In the 1866 novel Crime and Punishment, Russian writer Fyodor Dostoevsky drills straight into a dark and perplexing question: Is it ever acceptable for a human to take another human’s life?
More than a century and a half later, a fitting reinterpretation would cast Raskolnikov, the homicidal main character, as a robot. That’s because military analysts and human rights advocates have been battling over a newer moral frontier: Is it ever okay for a fully autonomous machine to kill a human?
The answer, right now, seems to be no — not in any official sense, but by informal, global consensus. That’s despite experts believing fully autonomous weapons have already been deployed on the battlefield in past years.

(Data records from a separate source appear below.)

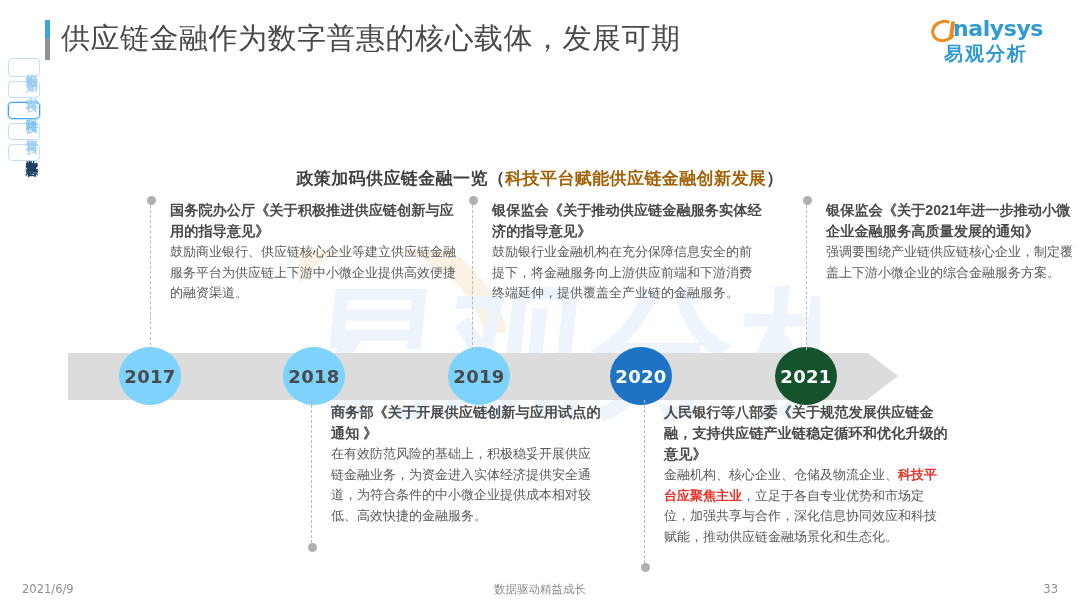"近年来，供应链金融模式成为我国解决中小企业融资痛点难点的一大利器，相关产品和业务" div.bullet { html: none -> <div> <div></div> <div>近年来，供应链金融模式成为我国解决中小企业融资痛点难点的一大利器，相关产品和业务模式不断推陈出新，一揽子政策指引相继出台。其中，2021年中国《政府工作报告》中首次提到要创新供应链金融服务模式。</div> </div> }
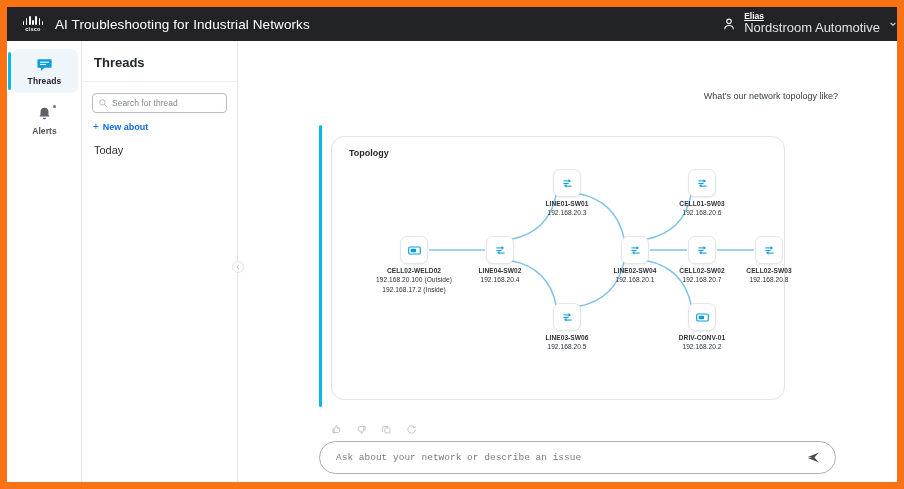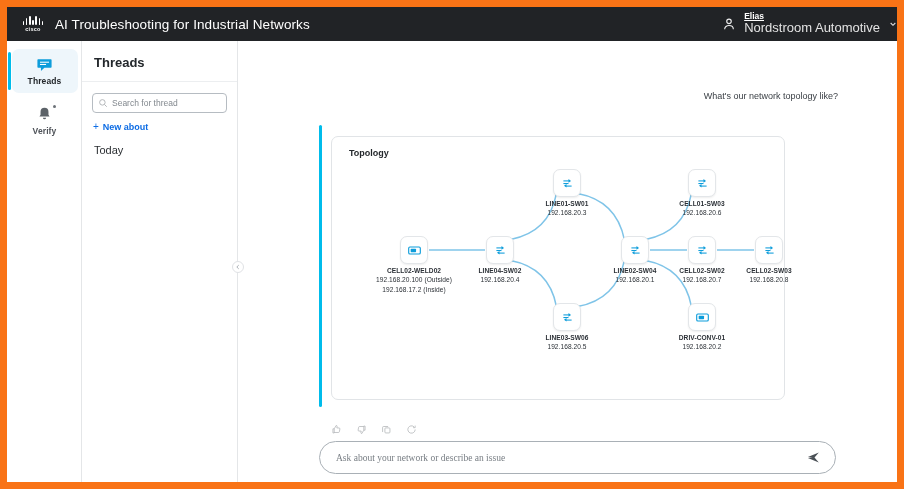"Verify" div.rail-label { text: Verify -> Alerts }
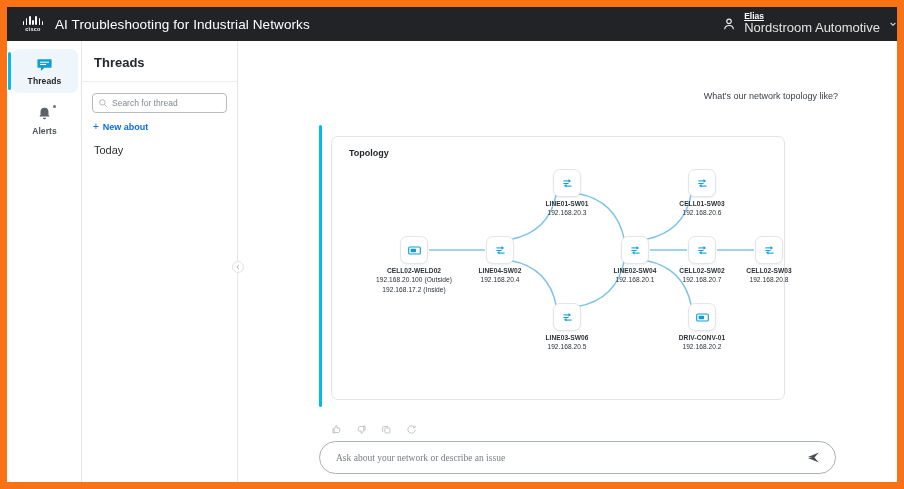"Topology" .card { border-radius: 7px -> 13px }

But that question may be pushed to the official forefront very quickly in Europe: Ukrainian officials are developing so-called “killer robots,” possibly to be used in the country’s fight against Russia. Military experts warn that the longer the war goes on — we’re approaching the one-year anniversary in February — the more likely we’ll see drones that can target, engage and kill targets without an actual human finger on the trigger.
Fully autonomous killer dronesare “a logical and inevitable next step” in weapons development, Mykhailo Fedorov, Ukraine’s digital transformation minister, told the Associated Press earlier this month. Ukraine has been doing “a lot” of research and development on the topic, and he believes “the potential for this is great in the next six months.”